There’s a limit to how much analysis one should go into on the basis of a rough sketch, but it occurs to me now that my students are expressing their individuality through their metaphorical learning alone. Maybe that’s a good ideal to aim for, but these students are also characterless. Genderless. Their hair-slash-fashion sense is no more than a lazy suggestion. They’re all similarly happy in what they’re achieving (except for the obvious exception). Basically, I’m in denial of their individuality except in terms of how it’s immediately relevant to me and my teaching.

Take a look at where we all are in this picture as well. I’m at the top of a high peak, with precipitous edges suggesting danger, and I’m asking my students to trust me. I’ve put myself in a position where they need me if they’re to obtain their goals.  I’ve set myself up as the master of multiple modes of flight, someone that Yoda-like powers has, and they’re not going to figure out how to get where they want to be without my help!

Whoops. Looks like my hubris is showing…

And finally, let’s look at the destination. I’m teaching them astrophysics, so they’re going to go off and study the universe whether they like it or not, dammit! Except for poor lemming-impression student, who is going to die a painful and bouncy death because they failed to achieve the rewards of becoming an astronomer.

…

Yeah. I’m cringing quite a lot right now.

I’d like to revisit my ideas on this - which is rather fortunate, because this semester we were asked to return to the same prompt and create a digital artefact. Mine is viewable here, and I’ve also included the associated images and a transcript of the text below.

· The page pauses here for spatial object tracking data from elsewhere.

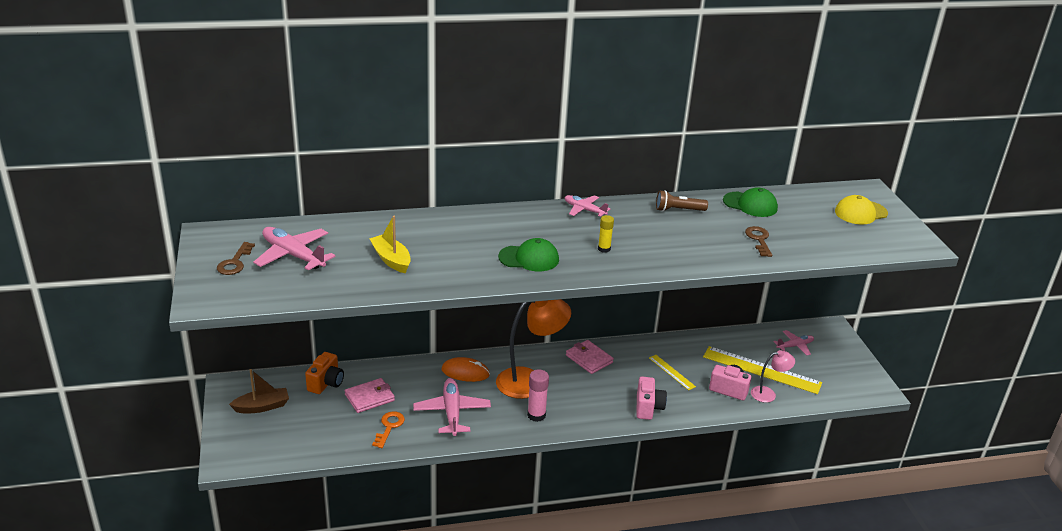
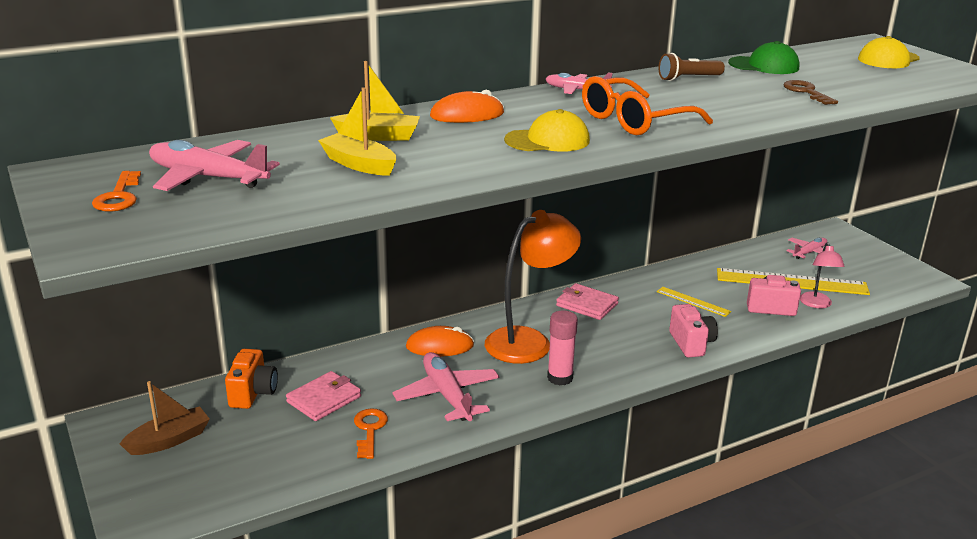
camera: 15 degrees left, 5 degrees down
(234, 263) = (118, 197): brown key -> orange key
(418, 235) = (378, 136): none -> yellow boat
(490, 223) = (467, 115): none -> orange mouse
(529, 258) = (547, 140): green cap -> yellow cap
(604, 249) = (634, 121): yellow glue stick -> orange glasses
(768, 394) = (817, 304): pink lamp -> pink lamp turned 120 degrees clockwise

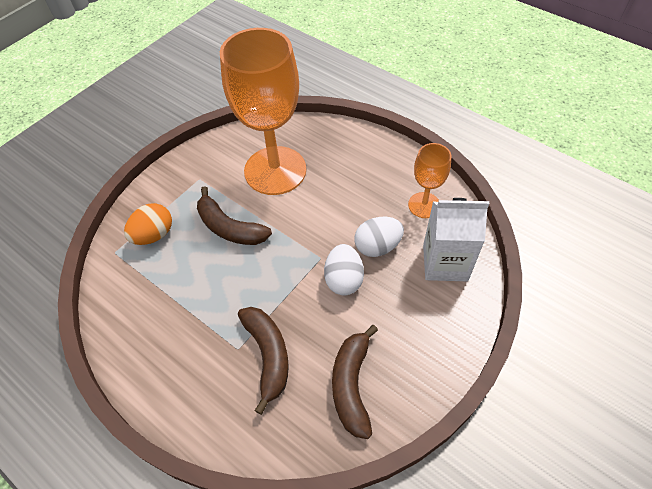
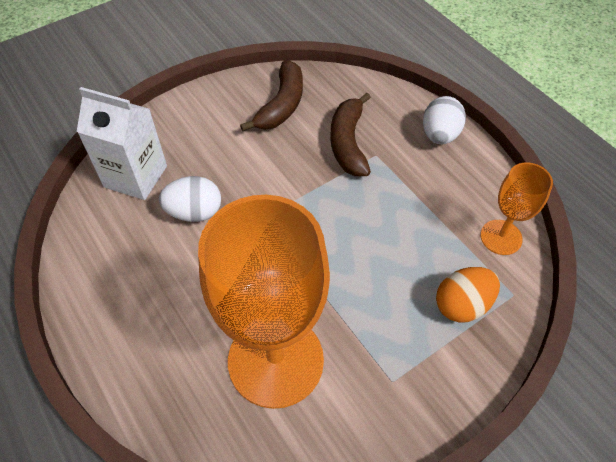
camera: 165 degrees left, 0 degrees up
(229, 228) = (361, 286): brown banana -> none
(343, 279) = (248, 188): white egg -> white egg (439, 135)
(424, 205) = (111, 246): orange goblet -> orange goblet (501, 237)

I find the contrast between the two pieces rather telling, but the main point that stands out to me is how much of a difference it has made to get to know my students as individuals. I’ve become much more aware of the broader pressures they’re under, and the variety of other factors that influence their learning. It’s definitely not all down to me, and what they want for themselves is a far more important factor than what I believe them capable of. Being open to that, listening to what is or isn’t being said, watching instead of driving… I think (well, hope) that it’s going to make me a better, more effective teacher.

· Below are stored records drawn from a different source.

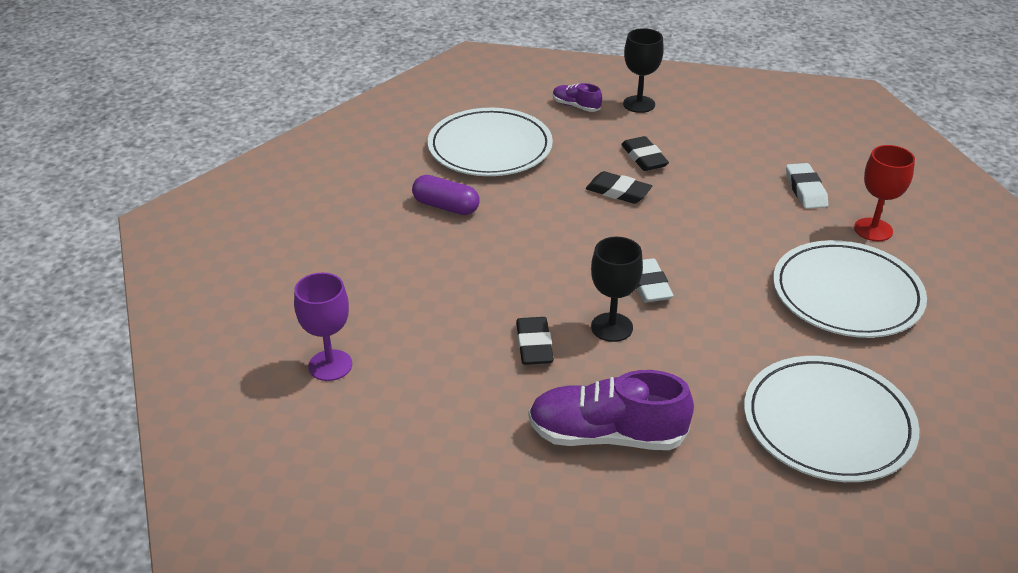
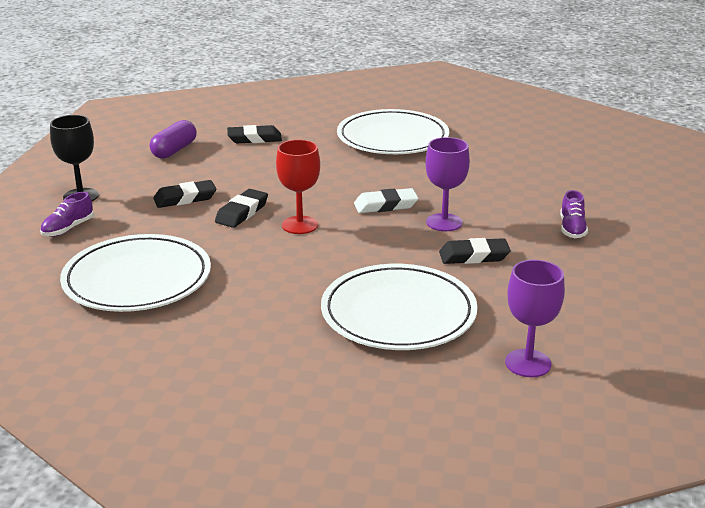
camera: 90 degrees left, 10 degrees down
(446, 206) = (252, 304): purple capsule -> purple capsule (174, 150)
(606, 435) = (572, 229): purple shoe -> purple shoe, size x0.50
(611, 327) = (444, 222): black goblet -> purple goblet
(805, 190) = (254, 139): white eraser -> black eraser
(828, 423) = (531, 156): white plate -> white plate (398, 313)
(873, 230) = (312, 122): red goblet -> red goblet (300, 225)

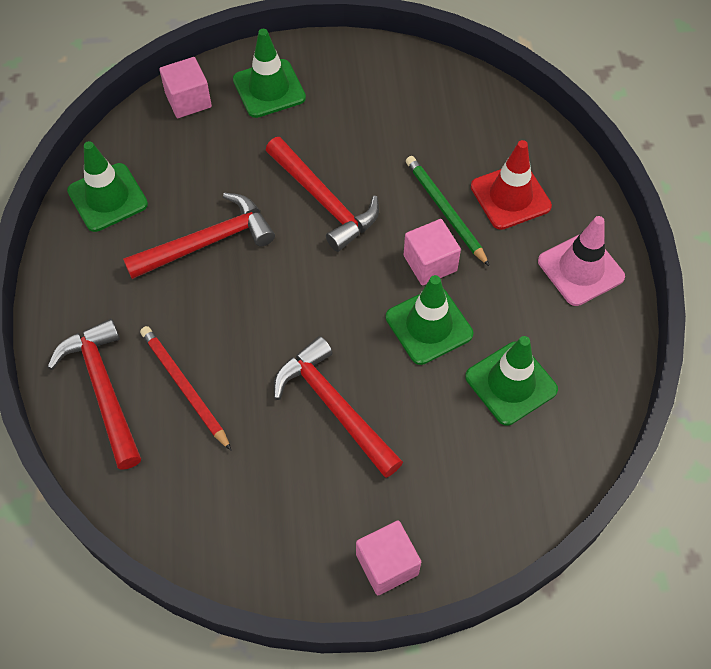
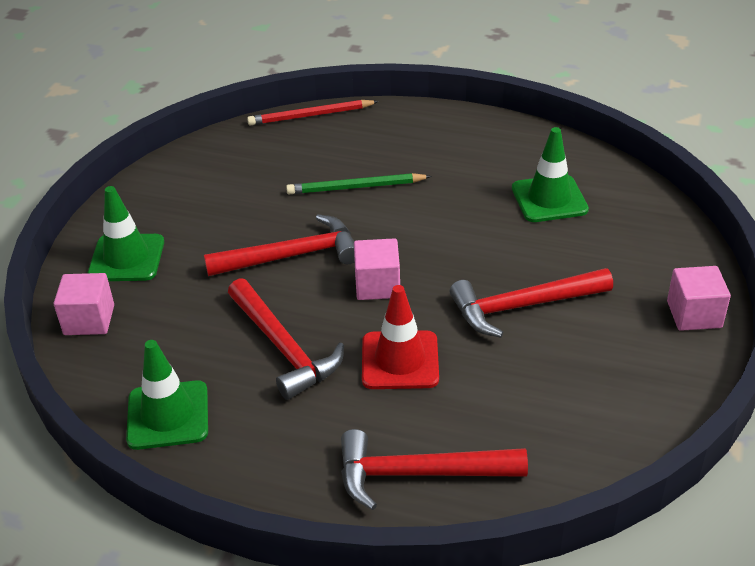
camera: 65 degrees left, 20 degrees down
(184, 387) = (449, 407): red pencil -> red pencil (310, 116)
(208, 242) = (284, 348): red hammer -> red hammer turned 150 degrees clockwise
(429, 325) = (468, 228): green traffic cone -> none
(430, 263) = (404, 210): pink cube -> pink cube (377, 285)
(510, 196) = (366, 149): red traffic cone -> red traffic cone (400, 360)
(580, 269) = (461, 135): pink traffic cone -> none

What is an effective teacher? How do we quantify that?

My answer to this is something that hasn’t changed over the past year and a bit. It’s the answer I gave when I came to Sheffield for an interview, and was asked where I saw myself in X years time. I told the panel I wanted to be one of the staff members that my students remembered, someone who made a difference to their education for the better, in any way at all.  Maybe, for some students, I already am that person. For all the rest, and for those I’ve yet to meet, well, we’re all works in progress, right?